In a decade in which competition shook loose the corporate structures of such behemoths as IBM and General Motors, entrepreneurs Bill McGowan and Ted Turner built new, lean organizations that broke up monopolies and reinvented U.S. communications. These creations relied on strong-willed founders, new technologies, and deregulation—the same deregulation that permits talk shows to book presidential candidates without facing the chaos of "equal time." Both MCI and CNN took on staggering amounts of debt—Drexel-placed junk bonds in MCI's case—to finance their growth. Considered in this light, the Perot campaign seems to have a bad case of self-hatred.
Perot's paradoxical relationship with the 1980s becomes easier to understand when you remember that, despite his investment in Next, he belongs on the other side of the great computer divide from Steve Jobs. Perot's is the white-shirted, hierarchical culture of IBM, a world of giant mainframes run by central controllers—not the bohemian, fluid culture of Silicon Valley, where desktop machines put power in the hands of individuals.
And despite his love of technological fixes for political gridlock, Perot's revolution is a rebellion against change, against the dynamic culture that produced CNN and MCI and Steve Jobs. On the "wedge issues" of the 1990s, he stands on the side of centralism and stasis, not choice and change.
Against the "borderless world" of free trade, international businesses, instantaneous communications, and large-scale immigration, Perot poses a warlike obsession with foreigners (in his litanies of denunciation, he attacks not lobbyists, but "foreign lobbyists"), opposition to free trade with Mexico, and nationalist industrial policy. Rather than push for educational innovation and parental choice in Texas, he backed central decision making to enforce bureaucratically set standards; in the education-reform debate, he stands with the authoritarians, not the pluralists.
And on that most telling issue, national service, Perot supports universal conscription. The military model is his ideal.
"They take these same people, bring them into the military, take them through basic training, turn boys into men, girls into women. They teach them honesty, they teach them integrity, they teach them moral and ethical values, they teach them teamwork, and then they go out and practice, practice, practice. And the result is what you saw in the Middle East," he told CNN's Larry King a year before declaring that he might run for president.
"Let me give you a suggestion: Public service; every young person in this country gives two years of his life in public service. Can you imagine how that would change this country? I don't mean all in the military; across the board….We would change this country forever. If you and I had had that experience as young people, we would have known as young people what government could and couldn't do, among other things, right? We would have always voted and we would have been much more committed to this country."

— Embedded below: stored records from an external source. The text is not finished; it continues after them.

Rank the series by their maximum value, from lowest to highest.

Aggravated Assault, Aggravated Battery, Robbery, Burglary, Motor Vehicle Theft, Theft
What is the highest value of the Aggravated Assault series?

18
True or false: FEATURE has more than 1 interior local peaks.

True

This conscription would apply, he said, to "every young person. And nobody could cop out."
Perot the businessman can understand the value of investing in Next. But Perot the politician doesn't understand the value of letting an 18-year-old Steve Jobs serve himself rather than the government.

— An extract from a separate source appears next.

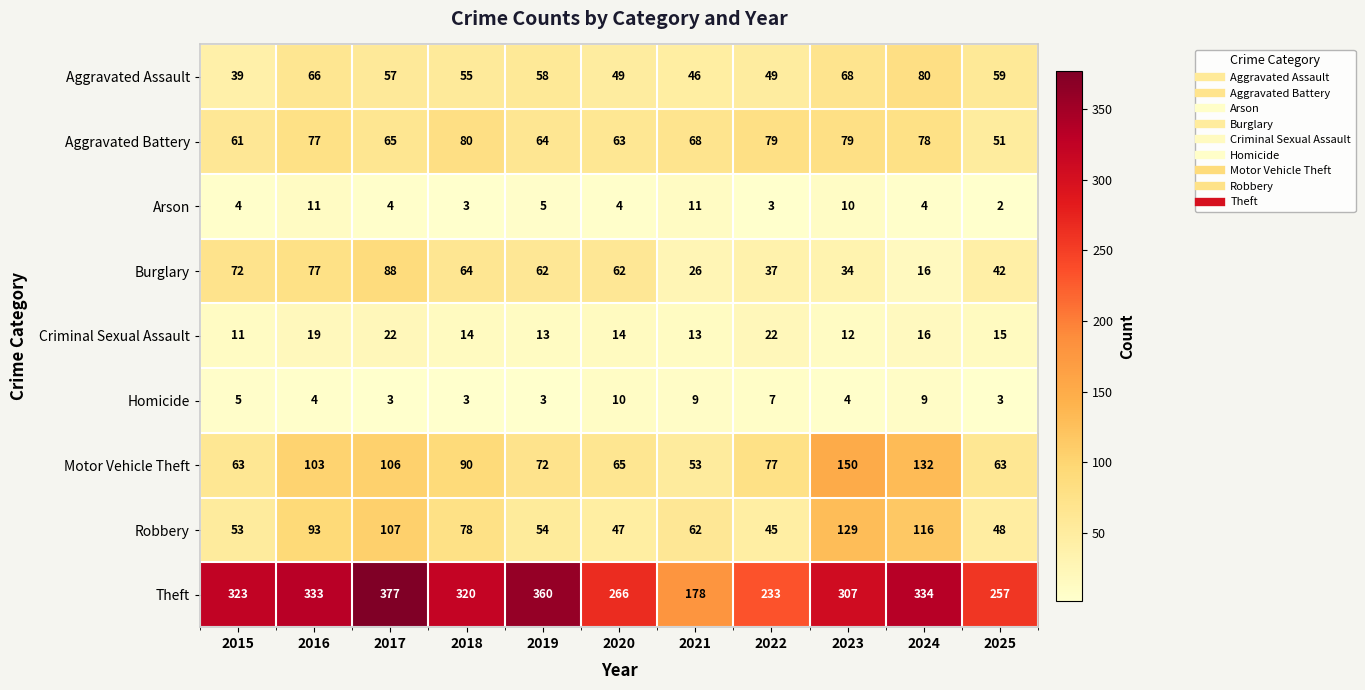

Which series has the largest total across all categories?

Theft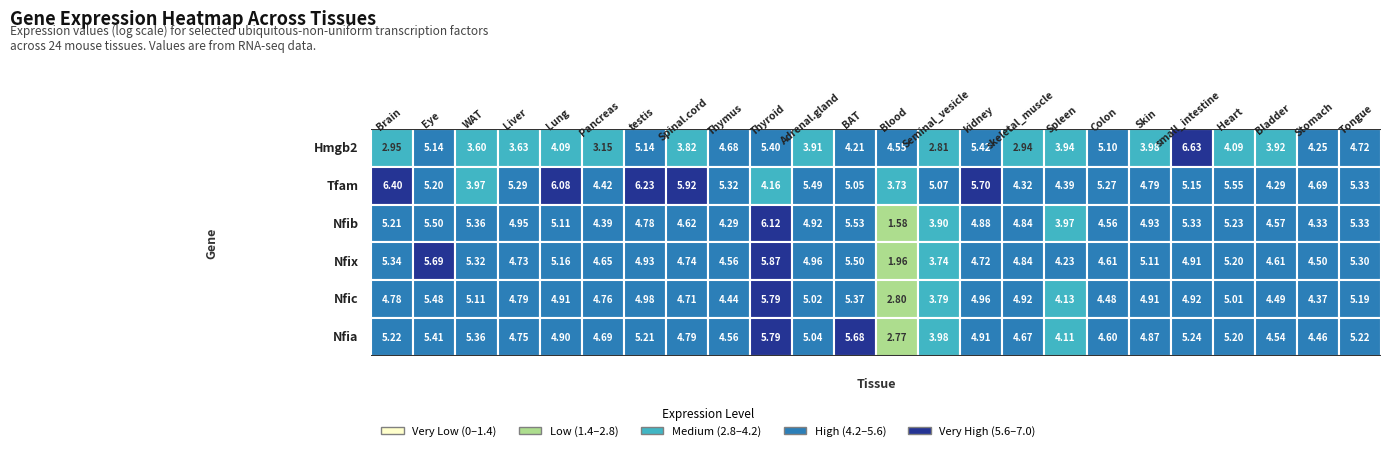

Is the value of Tfam at skeletal_muscle greater than the value of Nfib at Tongue?

No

The personal-computer revolution and the national prosperity it engendered were made possible by the end of the draft, a policy change that allowed kids like Steve Jobs and Bill Gates to drop in and out of college, to fiddle with computers, and to reinvent the world. That revolution wasn't planned, it wasn't directed, and it wasn't very tidy. Companies rose and fell, went in and out of business, hired people and laid them off. Like the rest of the '80s, the personal-computer revolution was messy. It was private, it was apolitical, and it lacked "leadership." Yet it made us rich and it made us free.
We will not recover our optimism, or our country, by handing a mandate to a man who would be Boss—however legendary, however rich. The source of wealth lies not in the corridors of power but in the hearts and minds of men and women free to live without leaders.